INSULIN & TRAVEL
Thomas Higgins, M.D.
There are several general recommendations for travel with insulin:
Keep your insulin & syringes with you in carry-on luggage
Separate your insulin into two separate bags in the event an insulin bottle should break or a bag is stolen or lost.
Do not allow insulin to freeze or cook. Insulin does not need to be continuously refrigerated.
Keep your home glucose monitoring equipment & insulin reaction supplies with you.

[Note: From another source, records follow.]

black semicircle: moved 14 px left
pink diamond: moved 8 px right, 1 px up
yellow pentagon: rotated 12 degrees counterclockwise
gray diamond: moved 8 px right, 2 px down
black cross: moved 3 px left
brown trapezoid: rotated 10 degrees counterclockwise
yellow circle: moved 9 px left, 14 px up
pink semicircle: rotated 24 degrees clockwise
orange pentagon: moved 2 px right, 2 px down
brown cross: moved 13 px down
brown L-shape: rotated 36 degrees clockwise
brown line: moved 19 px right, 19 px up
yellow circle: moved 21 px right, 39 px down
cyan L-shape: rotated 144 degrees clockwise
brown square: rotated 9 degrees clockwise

Travel North or South is generally not a problem but travel East or West may require some adjustment in you insulin dosage if the travel involves a significant time change. Travel eastward effectively shortens the day while travel westward lengthens the day of travel. I generally recommend a change in the long acting insulin with the direction of change based on the direction of travel and the amount of changed based on the fractional change in the time of day.
As an example: you are taking 20 units of NPH & 5 of regular in the am & 10 units of NPH & 5 regular before supper as a stable insulin dose. Your insulin dose and blood sugar control are stable You plan a trip to London with an intermediate stop in New York. The trip begins in the afternoon & continues overnight to London. The Denver to New York leg involves a 2-hour time change and there is an additional 5-hour change from New York to London. The fractional change in the day is 2/24 for the leg from Denver to New York and 5/24 from New York to London. Since you are traveling eastward, the trip will cause a decrease in the effective length of the day of travel. You may want to decrease your morning long acting insulin by 2/24. The overnight long acting insulin should be decreased by 5/24 and taken on New York Time. Doing the math results in a 1.7 unit decrease in the morning NPH & a 2.1 unit decrease in the overnight NPH. Rounding off to 2-unit reduction in each dose seems like an appropriate estimate. When you arrive in London, you take your morning injection on London time. Returning from London involves similar but in a positive direction & with respect to time & insulin dose. Again, the long acting insulin to change is the one that is active during the flight.
Changes in rapid acting insulin (regular & Humalog) should be based more on the meal size that you anticipate during the trip than on time changes some decrease may be appropriate for airline food.
Persons traveling with insulin pumps can simply change the pumps internal clock to the local time after each leg of the trip and continue their usual meal bolus schedule.
It is important to monitor you blood sugar closely and be prepared to treat both insulin reactions and high blood sugar promptly. Testing the blood sugar prior to the flight & half way through long flights is prudent. Supplemental insulin for glucose values over 240 mg% should be rapid acting insulin and the amount based on your own experience with your insulin sensitivity. Raisins or hard candy are good supplies for insulin reactions. If you are subject to severe insulin reactions where you are unable to help yourself, carry a glucagon kit and be sure your travel partner knows how to use it. If you are traveling alone, insure that the stewards know you have diabetes and where you are keeping your glucagon kit & glucose monitor.
It must be remembered that the above recommendations are only an initial approximation and you may want to discuss your travel plans with your doctor or diabetes nurse educator.